- _What this task involves_: Set out every line of the records below as a numbered list, leaving out any blank lines.

= = = =

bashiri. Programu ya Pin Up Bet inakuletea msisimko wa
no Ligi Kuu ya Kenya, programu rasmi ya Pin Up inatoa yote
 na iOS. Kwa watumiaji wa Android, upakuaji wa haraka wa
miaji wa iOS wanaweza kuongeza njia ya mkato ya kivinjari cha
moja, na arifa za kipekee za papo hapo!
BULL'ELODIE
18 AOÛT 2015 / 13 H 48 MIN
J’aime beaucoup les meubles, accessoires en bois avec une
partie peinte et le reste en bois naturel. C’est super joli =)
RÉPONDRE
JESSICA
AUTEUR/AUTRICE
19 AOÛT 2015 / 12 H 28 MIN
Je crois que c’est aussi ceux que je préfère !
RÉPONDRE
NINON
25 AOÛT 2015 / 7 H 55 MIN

= = = =

- _Output for this exercise_:
1. bashiri. Programu ya Pin Up Bet inakuletea msisimko wa
2. no Ligi Kuu ya Kenya, programu rasmi ya Pin Up inatoa yote
3.  na iOS. Kwa watumiaji wa Android, upakuaji wa haraka wa
4. miaji wa iOS wanaweza kuongeza njia ya mkato ya kivinjari cha
5. moja, na arifa za kipekee za papo hapo!
6. BULL'ELODIE
7. 18 AOÛT 2015 / 13 H 48 MIN
8. J’aime beaucoup les meubles, accessoires en bois avec une
9. partie peinte et le reste en bois naturel. C’est super joli =)
10. RÉPONDRE
11. JESSICA
12. AUTEUR/AUTRICE
13. 19 AOÛT 2015 / 12 H 28 MIN
14. Je crois que c’est aussi ceux que je préfère !
15. RÉPONDRE
16. NINON
17. 25 AOÛT 2015 / 7 H 55 MIN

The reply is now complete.